Fortunately for the Heat, it did go in to cut Charlotte’s lead to 89-87.
“When it hit the front rim, I was like, ‘No! Yes! No! Yes!’ ” Bosh said. “It was kind of one of those issues, but it went in. We were right back in the game and we able to keep doing it.”
During the next 78 seconds, Bosh sank two more 3-pointers — no shooter’s roll needed. The baskets closed his streak of 13 straight Miami points and gave the Heat a 93-91 edge with 1:20 on the clock.
Mario Chalmers’ dunk with 23.5 seconds virtually secured the victory by building a four-point lead.
But make no mistake, Bosh was the difference with the type of performance he had been failing to produce of late.
The third member of Miami’s Big Three had scored single digits in each of his previous three games. He hadn’t scored 20 or more in a game since a Nov. 9 home loss to Boston.
“We were winning games, so there was no reason to get frustrated because everybody plays a part in this performance,” Bosh said. “I’m happy for the other guys if they are able to fill in a void that I wasn’t able to fill that night. That is the only stat that I care about, and that’s winning.”
And that’s a stat Miami has been growing. The Heat have won 10 straight and 13 of 14.
Before Sunday’s game, coach Erik Spoelstra was asked if anything special would be done to try and help Bosh break out after shooting 29 percent (7 of 24) through the previous three games.
“Chris will be fine,” Spoelstra said. “I’m not overreacting to it. I’m not going to come out with a play call sheet.”
No sheet was needed as Bosh took six shots (hitting three) and scored 7 points in the first quarter. Then he closed with the late hot streak.
“All those shots came off the offense,” Wade said. “It was nothing we ran for him.”

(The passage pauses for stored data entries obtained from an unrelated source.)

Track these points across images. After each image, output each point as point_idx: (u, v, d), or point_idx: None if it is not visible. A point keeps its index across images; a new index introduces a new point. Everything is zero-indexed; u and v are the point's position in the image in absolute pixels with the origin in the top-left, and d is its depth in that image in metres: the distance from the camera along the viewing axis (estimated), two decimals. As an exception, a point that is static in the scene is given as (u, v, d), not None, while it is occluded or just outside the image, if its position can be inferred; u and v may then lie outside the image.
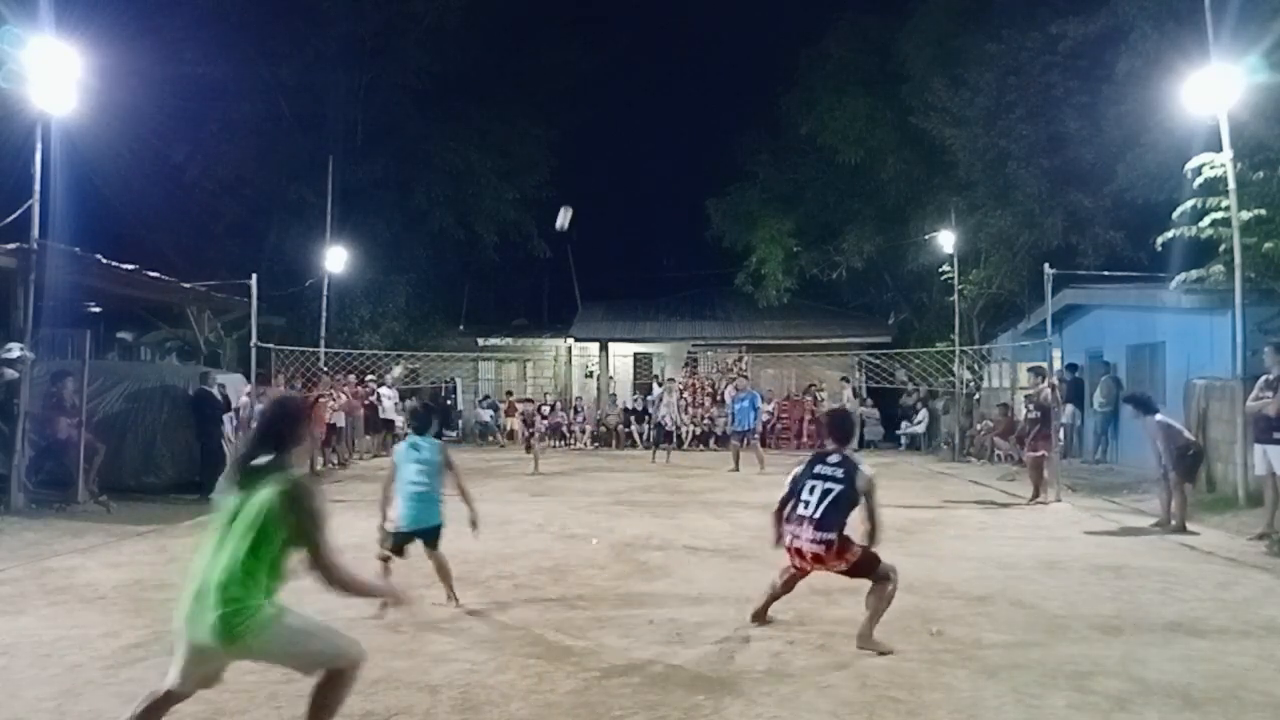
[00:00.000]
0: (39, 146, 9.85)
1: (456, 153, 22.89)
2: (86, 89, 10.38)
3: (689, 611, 5.76)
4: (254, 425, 3.42)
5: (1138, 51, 14.42)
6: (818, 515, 4.88)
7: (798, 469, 5.19)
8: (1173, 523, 8.92)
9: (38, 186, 9.81)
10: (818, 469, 5.05)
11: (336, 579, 3.22)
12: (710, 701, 4.16)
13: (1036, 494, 11.15)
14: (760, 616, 5.32)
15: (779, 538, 5.14)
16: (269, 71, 20.54)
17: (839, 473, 4.97)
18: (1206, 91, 10.21)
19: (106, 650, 4.93)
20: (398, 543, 6.00)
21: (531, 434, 18.35)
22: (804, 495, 4.99)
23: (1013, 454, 14.31)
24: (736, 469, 14.84)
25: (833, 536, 4.85)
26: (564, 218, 16.69)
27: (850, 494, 4.90)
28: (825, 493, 4.91)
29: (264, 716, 4.02)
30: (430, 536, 6.03)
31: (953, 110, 18.09)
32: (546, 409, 22.42)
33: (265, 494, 3.11)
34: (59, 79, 9.75)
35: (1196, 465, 9.33)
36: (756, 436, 16.00)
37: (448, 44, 22.35)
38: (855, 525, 4.98)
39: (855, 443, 5.34)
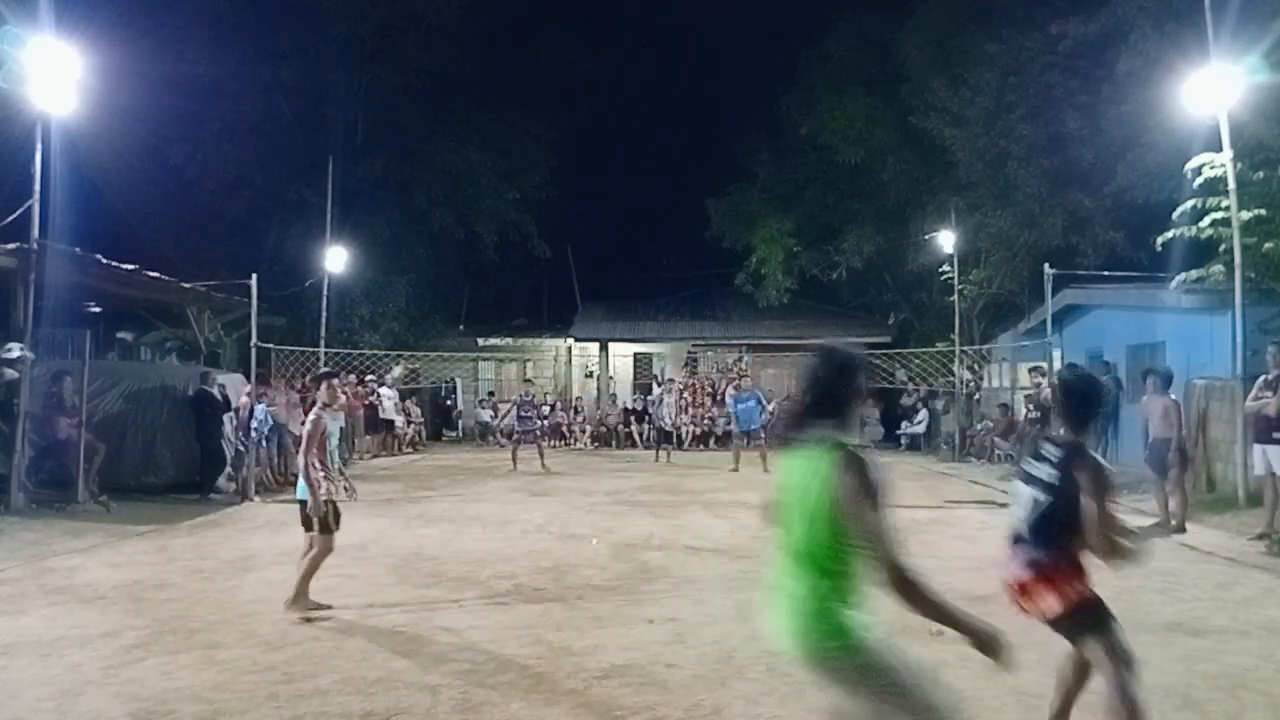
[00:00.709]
0: (39, 146, 9.84)
1: (456, 153, 22.87)
2: (86, 89, 10.37)
3: (689, 611, 5.76)
4: (802, 387, 2.70)
5: (1138, 51, 14.42)
6: (1024, 531, 3.52)
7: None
8: (1173, 522, 8.92)
9: (38, 186, 9.81)
10: (1028, 467, 3.61)
11: (906, 586, 2.48)
12: (710, 701, 4.16)
13: (1036, 494, 11.12)
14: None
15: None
16: (269, 71, 20.52)
17: (1052, 472, 3.46)
18: (1206, 91, 10.21)
19: (106, 650, 4.93)
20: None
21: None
22: (1013, 506, 3.61)
23: (1013, 454, 14.31)
24: (736, 469, 14.83)
25: (1042, 556, 3.43)
26: None
27: (1064, 499, 3.39)
28: (1033, 502, 3.49)
29: (264, 716, 4.02)
30: None
31: (953, 110, 18.10)
32: (546, 409, 22.42)
33: (819, 472, 2.43)
34: (59, 79, 9.75)
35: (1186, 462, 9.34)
36: (764, 436, 15.97)
37: (448, 44, 22.33)
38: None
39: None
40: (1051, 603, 3.39)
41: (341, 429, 6.36)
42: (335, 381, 6.25)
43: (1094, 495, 3.36)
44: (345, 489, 6.05)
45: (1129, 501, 10.89)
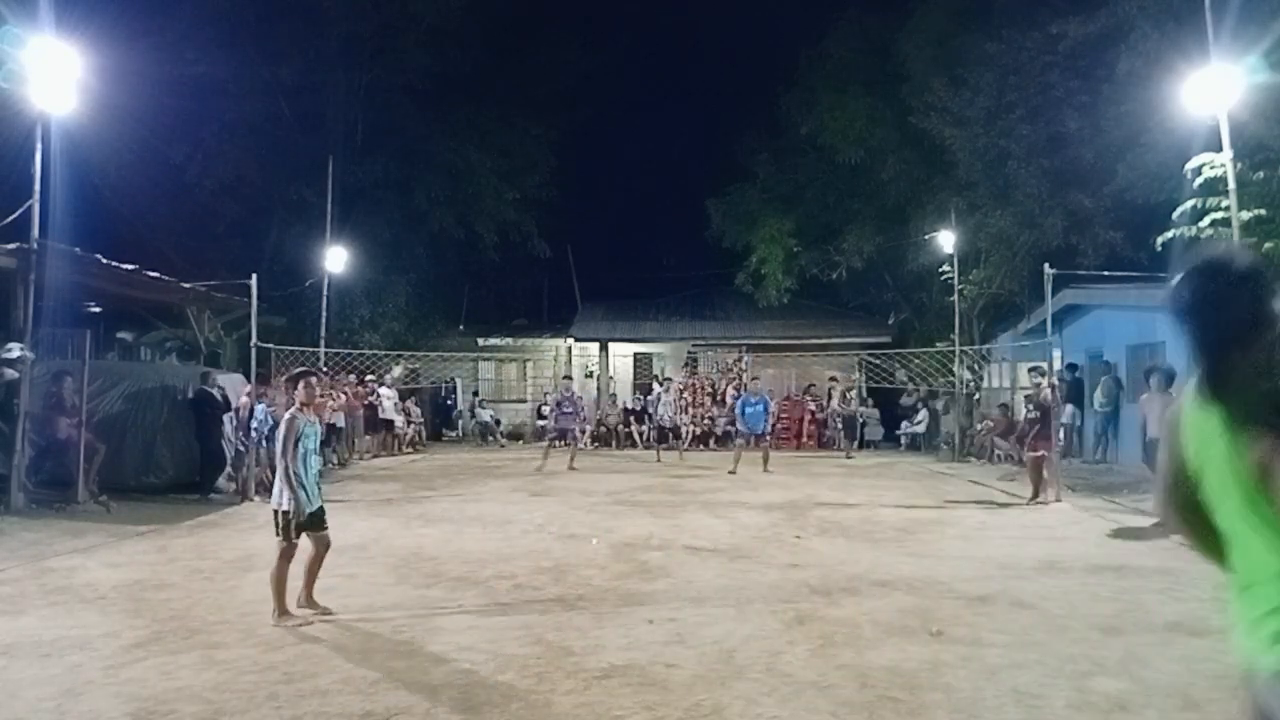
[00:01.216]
0: (39, 146, 9.84)
1: (456, 153, 22.88)
2: (86, 89, 10.37)
3: (689, 611, 5.76)
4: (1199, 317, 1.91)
5: (1138, 51, 14.42)
6: None
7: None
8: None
9: (38, 186, 9.80)
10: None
11: None
12: (710, 701, 4.16)
13: (1036, 494, 11.15)
14: None
15: None
16: (269, 71, 20.51)
17: None
18: (1206, 91, 10.20)
19: (106, 650, 4.93)
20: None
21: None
22: None
23: (1013, 454, 14.32)
24: (734, 471, 14.73)
25: None
26: None
27: None
28: None
29: (264, 716, 4.02)
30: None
31: (953, 110, 18.09)
32: (546, 409, 22.45)
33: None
34: (59, 79, 9.75)
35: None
36: (769, 439, 15.99)
37: (448, 44, 22.32)
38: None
39: None
40: None
41: (331, 431, 6.19)
42: (313, 380, 6.01)
43: None
44: (303, 504, 5.54)
45: (1129, 501, 10.91)
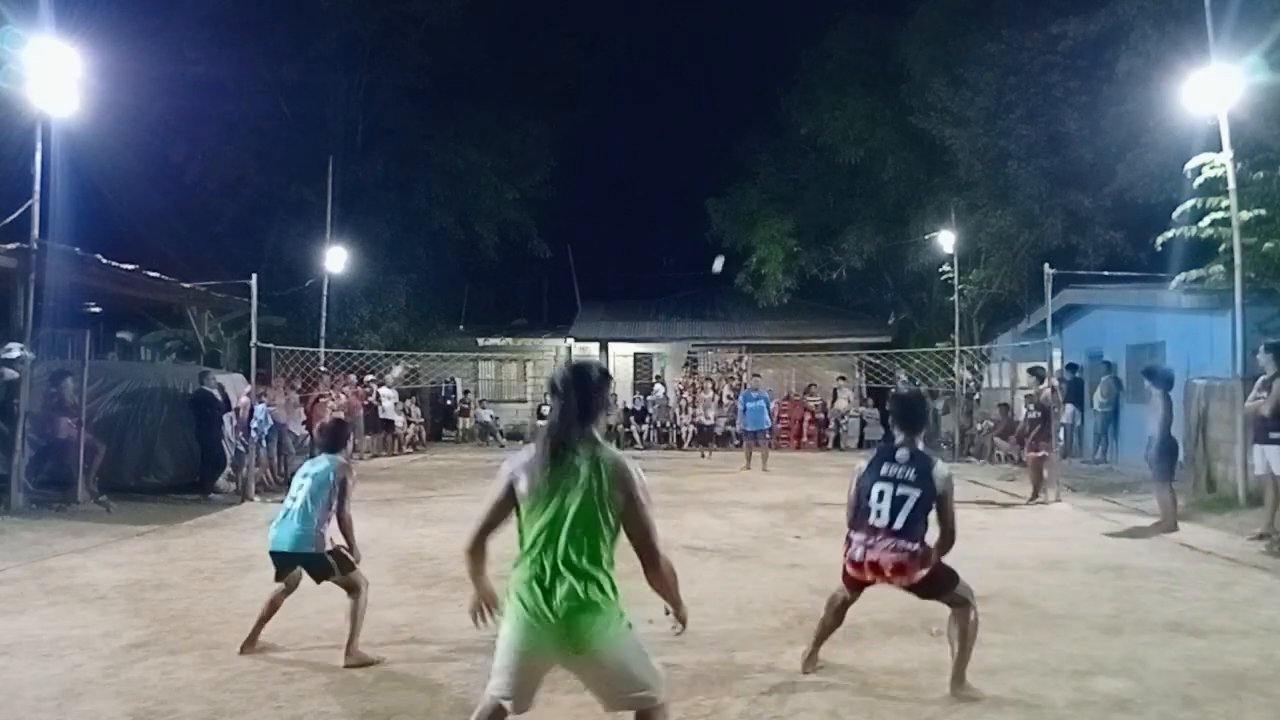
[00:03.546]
0: (39, 146, 9.84)
1: (456, 153, 22.87)
2: (86, 89, 10.37)
3: (689, 611, 5.75)
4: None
5: (1138, 51, 14.43)
6: (898, 525, 4.16)
7: (860, 469, 4.45)
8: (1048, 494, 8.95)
9: (38, 186, 9.80)
10: (885, 469, 4.30)
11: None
12: (710, 701, 4.16)
13: (1036, 494, 11.15)
14: (812, 661, 4.58)
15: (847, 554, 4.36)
16: (269, 71, 20.51)
17: (910, 473, 4.25)
18: (1206, 91, 10.21)
19: (106, 650, 4.93)
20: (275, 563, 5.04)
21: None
22: (871, 502, 4.24)
23: (1013, 454, 14.31)
24: (748, 467, 14.90)
25: (917, 546, 4.15)
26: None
27: (927, 497, 4.18)
28: (900, 499, 4.19)
29: (264, 716, 4.02)
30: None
31: (953, 110, 18.09)
32: (546, 409, 22.42)
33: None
34: (59, 79, 9.75)
35: (1172, 462, 9.33)
36: (769, 437, 16.11)
37: (448, 44, 22.33)
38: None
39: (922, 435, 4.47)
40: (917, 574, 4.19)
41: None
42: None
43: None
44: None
45: (1129, 501, 10.90)
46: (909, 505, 4.17)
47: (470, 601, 3.06)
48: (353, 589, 4.86)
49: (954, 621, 4.27)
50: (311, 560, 4.85)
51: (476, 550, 2.98)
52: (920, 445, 4.39)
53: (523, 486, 2.84)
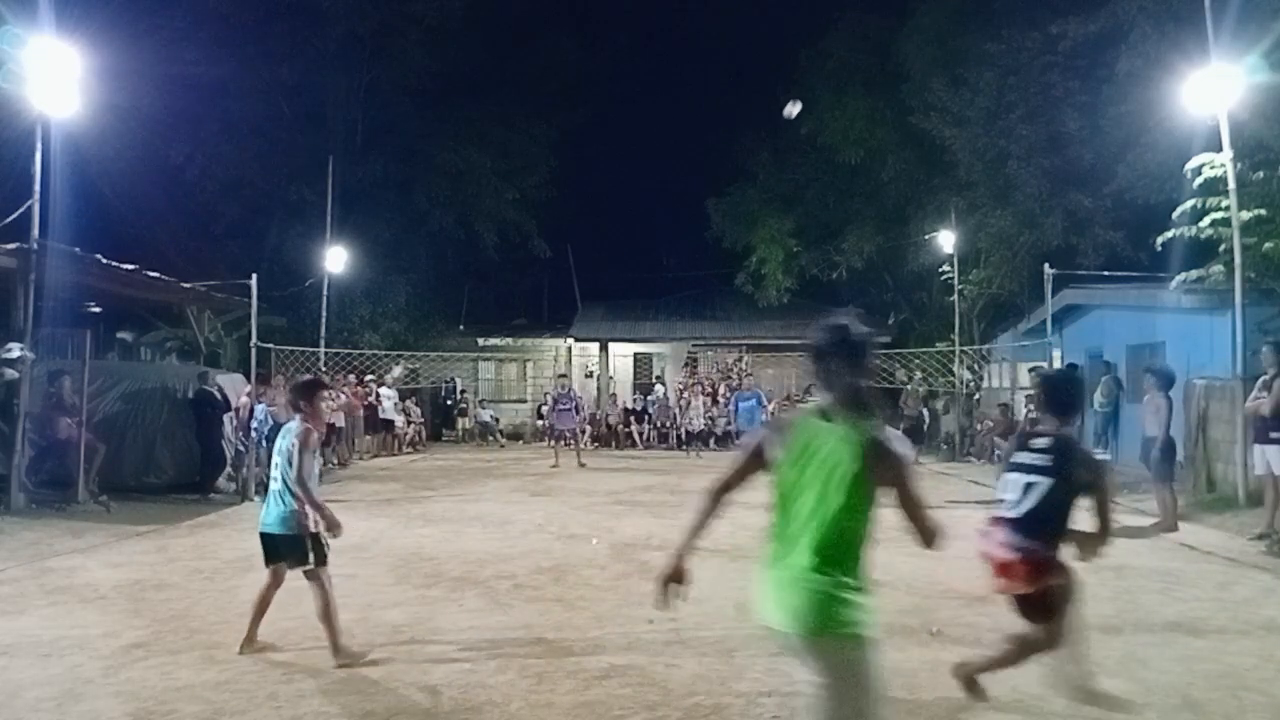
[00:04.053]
0: (39, 146, 9.84)
1: (456, 153, 22.88)
2: (86, 89, 10.37)
3: (689, 611, 5.75)
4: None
5: (1138, 51, 14.42)
6: (1019, 514, 3.73)
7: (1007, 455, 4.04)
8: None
9: (38, 186, 9.80)
10: (1020, 455, 3.86)
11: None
12: (710, 701, 4.16)
13: (1036, 494, 11.13)
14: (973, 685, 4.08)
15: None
16: (269, 71, 20.51)
17: (1045, 460, 3.71)
18: (1206, 91, 10.21)
19: (106, 650, 4.93)
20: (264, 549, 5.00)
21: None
22: (1003, 491, 3.88)
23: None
24: None
25: (1034, 548, 3.64)
26: (793, 108, 17.12)
27: (1062, 488, 3.62)
28: (1029, 487, 3.72)
29: (264, 716, 4.02)
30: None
31: (953, 110, 18.10)
32: (546, 409, 22.44)
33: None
34: (59, 79, 9.75)
35: (1172, 462, 9.34)
36: None
37: (448, 44, 22.33)
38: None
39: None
40: (1028, 584, 3.65)
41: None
42: (325, 393, 5.35)
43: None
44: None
45: (1128, 501, 10.89)
46: (1036, 494, 3.66)
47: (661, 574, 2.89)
48: (317, 579, 4.83)
49: (1020, 639, 3.84)
50: (294, 543, 4.83)
51: (717, 494, 2.93)
52: (1068, 430, 3.86)
53: (776, 457, 2.67)
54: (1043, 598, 3.67)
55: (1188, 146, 11.42)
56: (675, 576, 2.85)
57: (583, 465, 15.50)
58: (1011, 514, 3.73)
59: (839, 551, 2.54)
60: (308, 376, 5.60)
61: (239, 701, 4.17)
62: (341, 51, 21.58)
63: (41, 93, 9.73)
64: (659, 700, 4.18)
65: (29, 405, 9.79)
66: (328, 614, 4.77)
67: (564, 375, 18.55)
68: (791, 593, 2.55)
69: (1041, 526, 3.63)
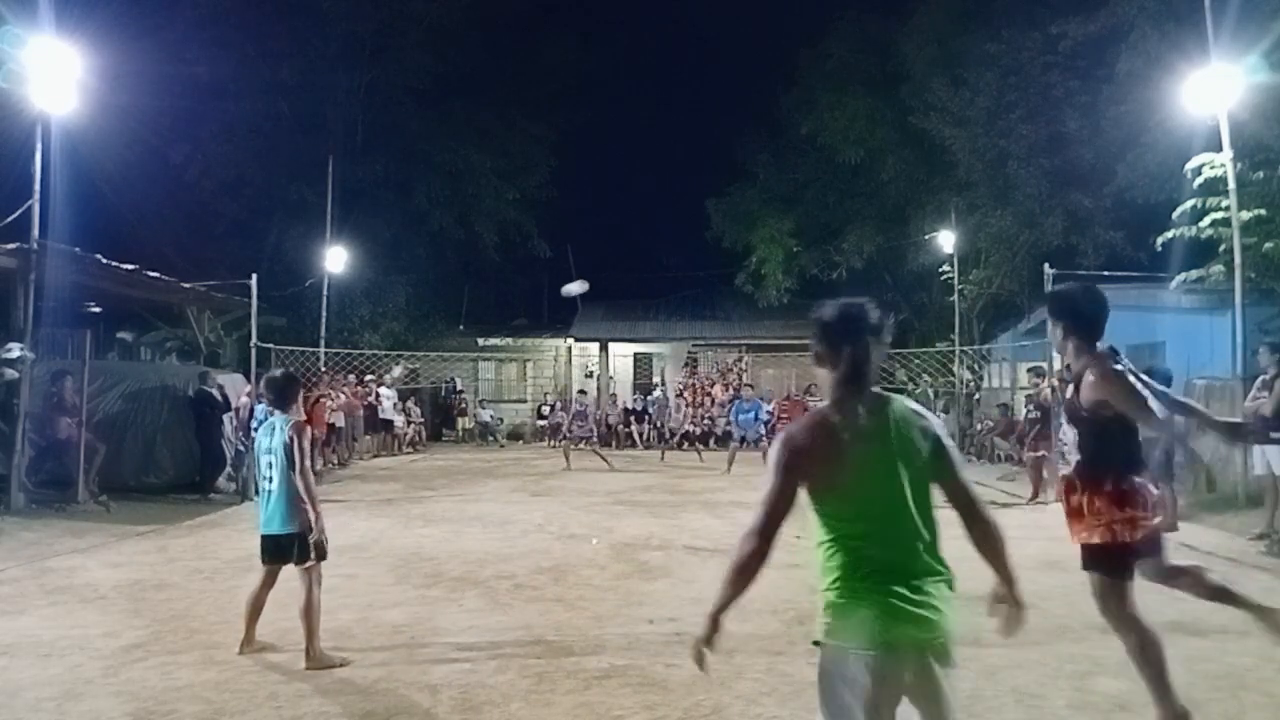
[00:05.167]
0: (39, 146, 9.84)
1: (456, 153, 22.88)
2: (86, 89, 10.37)
3: (689, 611, 5.76)
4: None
5: (1138, 51, 14.43)
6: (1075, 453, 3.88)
7: None
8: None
9: (38, 186, 9.80)
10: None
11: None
12: (710, 701, 4.16)
13: (1036, 494, 11.16)
14: None
15: None
16: (269, 71, 20.51)
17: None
18: (1206, 91, 10.21)
19: (106, 650, 4.93)
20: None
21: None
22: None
23: (1013, 454, 14.31)
24: (729, 470, 14.81)
25: (1087, 478, 3.66)
26: (577, 288, 17.70)
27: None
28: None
29: (264, 716, 4.02)
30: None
31: (953, 110, 18.10)
32: (546, 409, 22.47)
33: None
34: (59, 79, 9.75)
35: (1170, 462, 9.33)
36: (765, 442, 16.10)
37: (448, 44, 22.34)
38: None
39: None
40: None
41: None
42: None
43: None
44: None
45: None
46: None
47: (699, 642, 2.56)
48: (308, 575, 4.80)
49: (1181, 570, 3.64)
50: (298, 540, 4.79)
51: (769, 535, 2.46)
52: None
53: (823, 466, 2.41)
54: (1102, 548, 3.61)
55: (1188, 146, 11.42)
56: (711, 642, 2.53)
57: (608, 464, 15.83)
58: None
59: (937, 544, 2.39)
60: (278, 371, 5.46)
61: (239, 701, 4.17)
62: (341, 52, 21.58)
63: (41, 92, 9.73)
64: (659, 700, 4.18)
65: (29, 405, 9.78)
66: (309, 612, 4.73)
67: (583, 391, 18.76)
68: (918, 601, 2.30)
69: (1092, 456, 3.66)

Errant shooting was not the only reason for Bosh’s low recent production. He also found foul trouble in several games, most notably at Charlotte on Nov. 16 (playing little more than 15 minutes) and at Toronto on Friday night (fouling out).
“There’s nothing you can do about it,” Bosh said. “Sometimes if you’re caught up in that last call, you’re not concentrating on what else you have to do.
“I just keep playing hard and control what I can control.”
And he gladly accepts the occasional “shooter’s roll.”